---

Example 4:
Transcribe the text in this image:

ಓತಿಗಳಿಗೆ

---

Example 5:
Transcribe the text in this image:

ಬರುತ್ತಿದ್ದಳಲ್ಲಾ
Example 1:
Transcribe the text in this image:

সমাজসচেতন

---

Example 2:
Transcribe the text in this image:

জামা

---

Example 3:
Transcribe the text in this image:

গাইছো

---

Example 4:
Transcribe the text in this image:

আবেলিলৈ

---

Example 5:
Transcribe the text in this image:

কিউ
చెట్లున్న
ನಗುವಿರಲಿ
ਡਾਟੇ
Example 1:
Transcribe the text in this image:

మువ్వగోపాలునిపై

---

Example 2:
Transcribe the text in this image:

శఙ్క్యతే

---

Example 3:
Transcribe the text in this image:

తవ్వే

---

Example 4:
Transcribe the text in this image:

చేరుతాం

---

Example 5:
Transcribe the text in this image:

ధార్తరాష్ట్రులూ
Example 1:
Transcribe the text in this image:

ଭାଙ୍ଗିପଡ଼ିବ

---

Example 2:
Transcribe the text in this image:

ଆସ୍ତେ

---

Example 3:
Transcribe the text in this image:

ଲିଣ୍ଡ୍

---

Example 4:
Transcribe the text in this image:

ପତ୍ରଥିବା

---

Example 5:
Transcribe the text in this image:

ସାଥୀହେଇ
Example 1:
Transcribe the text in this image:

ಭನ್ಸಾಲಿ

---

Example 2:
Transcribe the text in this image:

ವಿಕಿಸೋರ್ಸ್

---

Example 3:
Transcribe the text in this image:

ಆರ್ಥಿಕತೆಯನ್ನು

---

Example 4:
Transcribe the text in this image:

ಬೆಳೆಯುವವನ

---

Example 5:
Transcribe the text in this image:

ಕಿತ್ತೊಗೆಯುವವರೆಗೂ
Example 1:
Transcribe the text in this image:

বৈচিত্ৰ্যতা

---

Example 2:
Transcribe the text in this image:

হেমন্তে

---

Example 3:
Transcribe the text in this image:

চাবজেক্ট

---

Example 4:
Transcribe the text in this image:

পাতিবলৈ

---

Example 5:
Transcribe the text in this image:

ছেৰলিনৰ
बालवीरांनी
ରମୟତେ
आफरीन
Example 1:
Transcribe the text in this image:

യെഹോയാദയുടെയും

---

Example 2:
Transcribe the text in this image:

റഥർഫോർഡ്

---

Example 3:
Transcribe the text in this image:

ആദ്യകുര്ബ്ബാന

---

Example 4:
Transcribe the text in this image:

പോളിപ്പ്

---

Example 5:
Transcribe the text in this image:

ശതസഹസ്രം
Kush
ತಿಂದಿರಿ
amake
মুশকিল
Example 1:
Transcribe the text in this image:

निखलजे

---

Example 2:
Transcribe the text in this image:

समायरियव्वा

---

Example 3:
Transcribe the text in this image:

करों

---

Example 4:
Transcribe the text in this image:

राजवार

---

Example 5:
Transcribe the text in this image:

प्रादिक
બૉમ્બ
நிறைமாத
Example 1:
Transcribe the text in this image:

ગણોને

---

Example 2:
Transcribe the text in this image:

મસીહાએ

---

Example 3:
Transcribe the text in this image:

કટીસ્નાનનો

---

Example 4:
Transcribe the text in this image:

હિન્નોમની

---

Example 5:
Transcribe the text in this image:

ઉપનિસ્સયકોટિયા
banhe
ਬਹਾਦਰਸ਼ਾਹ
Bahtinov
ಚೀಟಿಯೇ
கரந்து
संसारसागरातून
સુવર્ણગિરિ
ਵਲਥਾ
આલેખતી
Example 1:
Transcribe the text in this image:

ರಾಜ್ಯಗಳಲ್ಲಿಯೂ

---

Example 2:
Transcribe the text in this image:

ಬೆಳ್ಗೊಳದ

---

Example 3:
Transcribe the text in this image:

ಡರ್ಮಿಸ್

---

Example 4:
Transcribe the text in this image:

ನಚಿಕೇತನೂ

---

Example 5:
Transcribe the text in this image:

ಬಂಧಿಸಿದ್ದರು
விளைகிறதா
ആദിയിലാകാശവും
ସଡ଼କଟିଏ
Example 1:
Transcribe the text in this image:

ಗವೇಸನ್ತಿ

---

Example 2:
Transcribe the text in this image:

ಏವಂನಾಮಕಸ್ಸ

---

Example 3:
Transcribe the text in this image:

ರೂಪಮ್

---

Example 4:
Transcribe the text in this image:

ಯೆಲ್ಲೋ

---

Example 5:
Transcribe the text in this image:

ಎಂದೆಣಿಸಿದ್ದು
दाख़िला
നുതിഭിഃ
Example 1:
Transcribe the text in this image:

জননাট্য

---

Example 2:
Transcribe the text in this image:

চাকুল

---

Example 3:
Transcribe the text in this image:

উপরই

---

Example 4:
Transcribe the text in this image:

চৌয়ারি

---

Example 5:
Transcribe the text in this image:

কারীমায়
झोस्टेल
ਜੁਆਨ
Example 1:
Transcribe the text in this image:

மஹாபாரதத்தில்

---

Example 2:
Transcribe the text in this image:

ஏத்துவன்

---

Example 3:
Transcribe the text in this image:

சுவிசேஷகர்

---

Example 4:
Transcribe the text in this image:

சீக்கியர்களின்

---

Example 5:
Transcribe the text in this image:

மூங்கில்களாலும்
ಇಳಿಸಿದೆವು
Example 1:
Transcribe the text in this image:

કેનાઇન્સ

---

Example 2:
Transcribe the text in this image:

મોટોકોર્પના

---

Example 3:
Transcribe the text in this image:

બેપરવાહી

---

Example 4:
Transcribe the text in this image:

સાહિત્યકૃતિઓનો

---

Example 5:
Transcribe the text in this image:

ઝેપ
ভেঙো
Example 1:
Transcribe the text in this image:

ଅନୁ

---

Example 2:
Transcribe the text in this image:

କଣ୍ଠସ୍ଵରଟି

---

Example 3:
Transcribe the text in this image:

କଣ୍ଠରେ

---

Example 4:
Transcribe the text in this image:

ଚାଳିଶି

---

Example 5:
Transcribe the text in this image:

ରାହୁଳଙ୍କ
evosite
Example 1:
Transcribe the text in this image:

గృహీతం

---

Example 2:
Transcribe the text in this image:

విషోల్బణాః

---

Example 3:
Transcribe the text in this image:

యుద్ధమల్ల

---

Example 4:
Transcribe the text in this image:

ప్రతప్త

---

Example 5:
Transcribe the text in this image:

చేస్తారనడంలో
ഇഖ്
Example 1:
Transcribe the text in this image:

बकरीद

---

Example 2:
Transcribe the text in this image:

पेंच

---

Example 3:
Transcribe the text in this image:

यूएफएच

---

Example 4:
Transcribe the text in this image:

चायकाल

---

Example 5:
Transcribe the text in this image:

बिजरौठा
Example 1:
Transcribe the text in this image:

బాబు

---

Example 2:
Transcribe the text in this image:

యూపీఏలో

■ ■ ■ ■ ■ ■ ■

* TASK REQUIREMENTS *
Copy every line of the listing above verbatim, without altering any character.

* RESULT BELOW *
---

Example 4:
Transcribe the text in this image:

ಓತಿಗಳಿಗೆ

---

Example 5:
Transcribe the text in this image:

ಬರುತ್ತಿದ್ದಳಲ್ಲಾ
Example 1:
Transcribe the text in this image:

সমাজসচেতন

---

Example 2:
Transcribe the text in this image:

জামা

---

Example 3:
Transcribe the text in this image:

গাইছো

---

Example 4:
Transcribe the text in this image:

আবেলিলৈ

---

Example 5:
Transcribe the text in this image:

কিউ
చెట్లున్న
ನಗುವಿರಲಿ
ਡਾਟੇ
Example 1:
Transcribe the text in this image:

మువ్వగోపాలునిపై

---

Example 2:
Transcribe the text in this image:

శఙ్క్యతే

---

Example 3:
Transcribe the text in this image:

తవ్వే

---

Example 4:
Transcribe the text in this image:

చేరుతాం

---

Example 5:
Transcribe the text in this image:

ధార్తరాష్ట్రులూ
Example 1:
Transcribe the text in this image:

ଭାଙ୍ଗିପଡ଼ିବ

---

Example 2:
Transcribe the text in this image:

ଆସ୍ତେ

---

Example 3:
Transcribe the text in this image:

ଲିଣ୍ଡ୍

---

Example 4:
Transcribe the text in this image:

ପତ୍ରଥିବା

---

Example 5:
Transcribe the text in this image:

ସାଥୀହେଇ
Example 1:
Transcribe the text in this image:

ಭನ್ಸಾಲಿ

---

Example 2:
Transcribe the text in this image:

ವಿಕಿಸೋರ್ಸ್

---

Example 3:
Transcribe the text in this image:

ಆರ್ಥಿಕತೆಯನ್ನು

---

Example 4:
Transcribe the text in this image:

ಬೆಳೆಯುವವನ

---

Example 5:
Transcribe the text in this image:

ಕಿತ್ತೊಗೆಯುವವರೆಗೂ
Example 1:
Transcribe the text in this image:

বৈচিত্ৰ্যতা

---

Example 2:
Transcribe the text in this image:

হেমন্তে

---

Example 3:
Transcribe the text in this image:

চাবজেক্ট

---

Example 4:
Transcribe the text in this image:

পাতিবলৈ

---

Example 5:
Transcribe the text in this image:

ছেৰলিনৰ
बालवीरांनी
ରମୟତେ
आफरीन
Example 1:
Transcribe the text in this image:

യെഹോയാദയുടെയും

---

Example 2:
Transcribe the text in this image:

റഥർഫോർഡ്

---

Example 3:
Transcribe the text in this image:

ആദ്യകുര്ബ്ബാന

---

Example 4:
Transcribe the text in this image:

പോളിപ്പ്

---

Example 5:
Transcribe the text in this image:

ശതസഹസ്രം
Kush
ತಿಂದಿರಿ
amake
মুশকিল
Example 1:
Transcribe the text in this image:

निखलजे

---

Example 2:
Transcribe the text in this image:

समायरियव्वा

---

Example 3:
Transcribe the text in this image:

करों

---

Example 4:
Transcribe the text in this image:

राजवार

---

Example 5:
Transcribe the text in this image:

प्रादिक
બૉમ્બ
நிறைமாத
Example 1:
Transcribe the text in this image:

ગણોને

---

Example 2:
Transcribe the text in this image:

મસીહાએ

---

Example 3:
Transcribe the text in this image:

કટીસ્નાનનો

---

Example 4:
Transcribe the text in this image:

હિન્નોમની

---

Example 5:
Transcribe the text in this image:

ઉપનિસ્સયકોટિયા
banhe
ਬਹਾਦਰਸ਼ਾਹ
Bahtinov
ಚೀಟಿಯೇ
கரந்து
संसारसागरातून
સુવર્ણગિરિ
ਵਲਥਾ
આલેખતી
Example 1:
Transcribe the text in this image:

ರಾಜ್ಯಗಳಲ್ಲಿಯೂ

---

Example 2:
Transcribe the text in this image:

ಬೆಳ್ಗೊಳದ

---

Example 3:
Transcribe the text in this image:

ಡರ್ಮಿಸ್

---

Example 4:
Transcribe the text in this image:

ನಚಿಕೇತನೂ

---

Example 5:
Transcribe the text in this image:

ಬಂಧಿಸಿದ್ದರು
விளைகிறதா
ആദിയിലാകാശവും
ସଡ଼କଟିଏ
Example 1:
Transcribe the text in this image:

ಗವೇಸನ್ತಿ

---

Example 2:
Transcribe the text in this image:

ಏವಂನಾಮಕಸ್ಸ

---

Example 3:
Transcribe the text in this image:

ರೂಪಮ್

---

Example 4:
Transcribe the text in this image:

ಯೆಲ್ಲೋ

---

Example 5:
Transcribe the text in this image:

ಎಂದೆಣಿಸಿದ್ದು
दाख़िला
നുതിഭിഃ
Example 1:
Transcribe the text in this image:

জননাট্য

---

Example 2:
Transcribe the text in this image:

চাকুল

---

Example 3:
Transcribe the text in this image:

উপরই

---

Example 4:
Transcribe the text in this image:

চৌয়ারি

---

Example 5:
Transcribe the text in this image:

কারীমায়
झोस्टेल
ਜੁਆਨ
Example 1:
Transcribe the text in this image:

மஹாபாரதத்தில்

---

Example 2:
Transcribe the text in this image:

ஏத்துவன்

---

Example 3:
Transcribe the text in this image:

சுவிசேஷகர்

---

Example 4:
Transcribe the text in this image:

சீக்கியர்களின்

---

Example 5:
Transcribe the text in this image:

மூங்கில்களாலும்
ಇಳಿಸಿದೆವು
Example 1:
Transcribe the text in this image:

કેનાઇન્સ

---

Example 2:
Transcribe the text in this image:

મોટોકોર્પના

---

Example 3:
Transcribe the text in this image:

બેપરવાહી

---

Example 4:
Transcribe the text in this image:

સાહિત્યકૃતિઓનો

---

Example 5:
Transcribe the text in this image:

ઝેપ
ভেঙো
Example 1:
Transcribe the text in this image:

ଅନୁ

---

Example 2:
Transcribe the text in this image:

କଣ୍ଠସ୍ଵରଟି

---

Example 3:
Transcribe the text in this image:

କଣ୍ଠରେ

---

Example 4:
Transcribe the text in this image:

ଚାଳିଶି

---

Example 5:
Transcribe the text in this image:

ରାହୁଳଙ୍କ
evosite
Example 1:
Transcribe the text in this image:

గృహీతం

---

Example 2:
Transcribe the text in this image:

విషోల్బణాః

---

Example 3:
Transcribe the text in this image:

యుద్ధమల్ల

---

Example 4:
Transcribe the text in this image:

ప్రతప్త

---

Example 5:
Transcribe the text in this image:

చేస్తారనడంలో
ഇഖ്
Example 1:
Transcribe the text in this image:

बकरीद

---

Example 2:
Transcribe the text in this image:

पेंच

---

Example 3:
Transcribe the text in this image:

यूएफएच

---

Example 4:
Transcribe the text in this image:

चायकाल

---

Example 5:
Transcribe the text in this image:

बिजरौठा
Example 1:
Transcribe the text in this image:

బాబు

---

Example 2:
Transcribe the text in this image:

యూపీఏలో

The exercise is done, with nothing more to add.